L’Europe va toujours plus diviser la gauche. Au sein comme à la périphérie de la majorité gouvernementale, à la gauche du PS, comme dans ses rangs, de nombreux élus se refusent à ratifier le Traité sur la stabilisation, la coordination et la gouvernance, ce pacte budgétaire que le candidat Hollande se refusait à signer mais que le président Hollande défend aujourd’hui car il a obtenu, c’est vrai, qu’il soit accompagné d’importantes mesures de relance et de régulation, notamment bancaires.

Déjà vif, le débat risque de bientôt devenir passionnel, peut-être autant qu’au moment du référendum sur le traité constitutionnel, car les arguments sont aussi solides d’un côté que de l’autre. Les uns, ces dissidents que la majorité rappelle vainement à l’ordre, font valoir que ce traité contraindra la France et l’ensemble des pays de la zone euro à brutalement réduire leurs dépenses et précipitera donc l’Europe dans la récession. Le seul résultat de cette politique, disent-ils, est que l’activité en sera ralentie, que les rentrées fiscales en seront diminuées et que, dans un cercle vicieux, l’endettement en sera alourdi et non pas réduit, contrairement à l’objectif poursuivi par les partisans de la rigueur.

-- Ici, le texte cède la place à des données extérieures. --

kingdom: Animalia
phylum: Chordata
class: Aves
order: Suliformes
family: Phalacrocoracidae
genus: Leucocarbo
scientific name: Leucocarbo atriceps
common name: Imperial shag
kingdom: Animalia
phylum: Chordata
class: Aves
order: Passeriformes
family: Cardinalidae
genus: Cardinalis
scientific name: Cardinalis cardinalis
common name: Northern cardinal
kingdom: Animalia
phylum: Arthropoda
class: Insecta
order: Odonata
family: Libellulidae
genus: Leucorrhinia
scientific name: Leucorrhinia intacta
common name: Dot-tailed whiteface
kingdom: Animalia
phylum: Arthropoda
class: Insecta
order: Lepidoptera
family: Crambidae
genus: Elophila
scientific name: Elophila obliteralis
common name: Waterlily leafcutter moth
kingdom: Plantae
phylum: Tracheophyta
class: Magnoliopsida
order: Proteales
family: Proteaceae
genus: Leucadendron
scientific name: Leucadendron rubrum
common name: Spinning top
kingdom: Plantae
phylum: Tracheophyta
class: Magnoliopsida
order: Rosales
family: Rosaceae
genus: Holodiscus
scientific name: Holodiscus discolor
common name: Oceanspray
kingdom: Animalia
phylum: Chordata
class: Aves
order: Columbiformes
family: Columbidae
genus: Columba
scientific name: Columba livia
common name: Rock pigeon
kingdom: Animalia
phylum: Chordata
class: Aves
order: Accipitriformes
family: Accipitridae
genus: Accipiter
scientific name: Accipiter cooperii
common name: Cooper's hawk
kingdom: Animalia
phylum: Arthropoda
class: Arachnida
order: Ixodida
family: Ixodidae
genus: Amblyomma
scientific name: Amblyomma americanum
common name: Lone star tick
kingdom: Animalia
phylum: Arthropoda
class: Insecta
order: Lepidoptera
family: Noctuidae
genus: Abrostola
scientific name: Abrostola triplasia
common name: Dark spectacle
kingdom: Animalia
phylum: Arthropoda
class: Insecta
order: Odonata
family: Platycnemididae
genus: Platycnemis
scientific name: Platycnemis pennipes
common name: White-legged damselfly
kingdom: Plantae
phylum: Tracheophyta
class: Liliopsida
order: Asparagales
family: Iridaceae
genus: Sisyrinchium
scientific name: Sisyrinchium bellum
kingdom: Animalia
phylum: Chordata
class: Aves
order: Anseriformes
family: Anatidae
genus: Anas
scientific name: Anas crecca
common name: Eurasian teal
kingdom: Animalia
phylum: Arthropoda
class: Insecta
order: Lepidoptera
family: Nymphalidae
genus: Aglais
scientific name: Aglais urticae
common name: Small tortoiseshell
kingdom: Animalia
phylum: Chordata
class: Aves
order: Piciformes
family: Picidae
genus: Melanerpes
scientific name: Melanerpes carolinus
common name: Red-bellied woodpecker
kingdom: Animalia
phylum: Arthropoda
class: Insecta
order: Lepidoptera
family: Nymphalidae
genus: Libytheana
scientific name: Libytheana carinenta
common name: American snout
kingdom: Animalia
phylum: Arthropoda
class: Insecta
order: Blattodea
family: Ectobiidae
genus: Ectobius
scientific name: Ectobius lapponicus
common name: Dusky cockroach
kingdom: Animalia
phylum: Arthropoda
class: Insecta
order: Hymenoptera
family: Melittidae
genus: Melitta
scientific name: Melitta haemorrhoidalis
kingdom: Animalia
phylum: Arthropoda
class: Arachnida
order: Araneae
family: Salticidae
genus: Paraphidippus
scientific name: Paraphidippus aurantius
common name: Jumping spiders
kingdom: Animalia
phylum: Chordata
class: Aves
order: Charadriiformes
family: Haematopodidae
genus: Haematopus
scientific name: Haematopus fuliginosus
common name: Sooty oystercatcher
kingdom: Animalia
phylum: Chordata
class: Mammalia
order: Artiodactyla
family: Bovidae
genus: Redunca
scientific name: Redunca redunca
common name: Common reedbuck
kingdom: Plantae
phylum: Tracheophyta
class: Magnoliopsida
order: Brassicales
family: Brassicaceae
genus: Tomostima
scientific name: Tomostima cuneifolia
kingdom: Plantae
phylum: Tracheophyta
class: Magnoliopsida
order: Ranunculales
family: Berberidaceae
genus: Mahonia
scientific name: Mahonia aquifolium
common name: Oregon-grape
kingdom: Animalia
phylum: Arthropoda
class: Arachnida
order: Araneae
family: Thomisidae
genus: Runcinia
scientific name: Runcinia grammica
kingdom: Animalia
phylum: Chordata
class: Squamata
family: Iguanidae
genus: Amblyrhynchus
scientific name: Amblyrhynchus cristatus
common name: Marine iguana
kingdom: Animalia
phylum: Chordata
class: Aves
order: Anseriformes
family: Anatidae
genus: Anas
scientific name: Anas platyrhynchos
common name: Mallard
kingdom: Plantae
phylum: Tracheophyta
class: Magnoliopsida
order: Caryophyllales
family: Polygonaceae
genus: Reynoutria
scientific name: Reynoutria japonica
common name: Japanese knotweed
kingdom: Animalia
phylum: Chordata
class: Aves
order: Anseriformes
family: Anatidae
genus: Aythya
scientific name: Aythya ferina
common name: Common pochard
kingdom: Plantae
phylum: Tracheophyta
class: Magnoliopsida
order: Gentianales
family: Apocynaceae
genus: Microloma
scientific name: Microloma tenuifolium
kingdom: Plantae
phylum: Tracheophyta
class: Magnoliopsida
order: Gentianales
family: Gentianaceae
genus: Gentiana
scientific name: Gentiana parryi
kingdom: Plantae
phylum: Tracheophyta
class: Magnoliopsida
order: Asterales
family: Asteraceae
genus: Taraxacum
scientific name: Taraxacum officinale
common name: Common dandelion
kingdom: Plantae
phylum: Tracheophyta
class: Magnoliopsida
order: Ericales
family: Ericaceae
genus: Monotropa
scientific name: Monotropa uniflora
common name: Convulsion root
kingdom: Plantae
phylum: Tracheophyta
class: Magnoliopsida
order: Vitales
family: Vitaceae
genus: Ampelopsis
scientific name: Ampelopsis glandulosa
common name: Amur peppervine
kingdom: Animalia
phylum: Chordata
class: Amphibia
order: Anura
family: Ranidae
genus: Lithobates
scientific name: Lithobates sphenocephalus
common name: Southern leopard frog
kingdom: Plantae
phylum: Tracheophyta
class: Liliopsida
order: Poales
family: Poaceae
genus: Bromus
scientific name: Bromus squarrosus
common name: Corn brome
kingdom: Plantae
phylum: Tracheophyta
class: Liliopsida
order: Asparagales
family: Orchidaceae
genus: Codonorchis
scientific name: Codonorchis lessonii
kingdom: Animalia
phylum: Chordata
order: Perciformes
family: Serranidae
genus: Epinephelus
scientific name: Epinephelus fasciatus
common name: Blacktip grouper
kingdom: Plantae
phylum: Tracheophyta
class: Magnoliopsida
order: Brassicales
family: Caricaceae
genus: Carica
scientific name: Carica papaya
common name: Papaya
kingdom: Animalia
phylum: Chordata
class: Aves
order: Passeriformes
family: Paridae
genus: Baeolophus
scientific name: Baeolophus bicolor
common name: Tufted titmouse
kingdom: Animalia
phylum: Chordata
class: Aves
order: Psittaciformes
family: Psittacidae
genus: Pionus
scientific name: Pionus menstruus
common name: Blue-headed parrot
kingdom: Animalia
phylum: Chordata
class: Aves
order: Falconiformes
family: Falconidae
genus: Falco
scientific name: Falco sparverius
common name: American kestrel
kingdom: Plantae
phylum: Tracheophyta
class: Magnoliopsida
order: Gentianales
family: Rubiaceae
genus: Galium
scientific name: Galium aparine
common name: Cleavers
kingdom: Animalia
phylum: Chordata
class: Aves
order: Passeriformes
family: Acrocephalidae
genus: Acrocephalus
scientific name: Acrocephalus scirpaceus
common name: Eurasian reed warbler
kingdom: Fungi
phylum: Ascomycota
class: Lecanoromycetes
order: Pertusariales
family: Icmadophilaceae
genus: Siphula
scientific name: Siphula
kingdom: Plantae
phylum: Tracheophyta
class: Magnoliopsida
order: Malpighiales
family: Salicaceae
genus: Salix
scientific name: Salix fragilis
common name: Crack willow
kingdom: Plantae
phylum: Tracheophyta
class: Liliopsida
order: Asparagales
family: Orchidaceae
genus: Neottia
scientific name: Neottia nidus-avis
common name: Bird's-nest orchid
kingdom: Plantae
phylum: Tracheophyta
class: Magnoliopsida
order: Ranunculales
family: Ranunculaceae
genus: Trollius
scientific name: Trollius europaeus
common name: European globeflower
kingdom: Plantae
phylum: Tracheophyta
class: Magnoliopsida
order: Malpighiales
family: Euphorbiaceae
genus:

Ils n’ont pas tort. La plupart des économistes, y compris ceux du Fonds monétaire international, le disent aussi. Il y a toutes les raisons de ne pas ratifier ce Traité mais ses défenseurs ont également leurs raisons qu’on aurait tort de ne pas entendre. Il faut prendre en compte, disent-ils, la peur de l’inflation qui habite l’Allemagne depuis que l’hyperinflation d’avant guerre y avait tant contribué à l’avènement d’Hitler. On ne peut pas faire, expliquent-ils, comme si l’Allemagne n’existait pas et comme si les décisions européennes pouvaient se prendre sans compromis. Il faut voir, poursuivent-ils, la dynamique qui se crée et non pas une seule étape et eux non plus n’ont pas tort.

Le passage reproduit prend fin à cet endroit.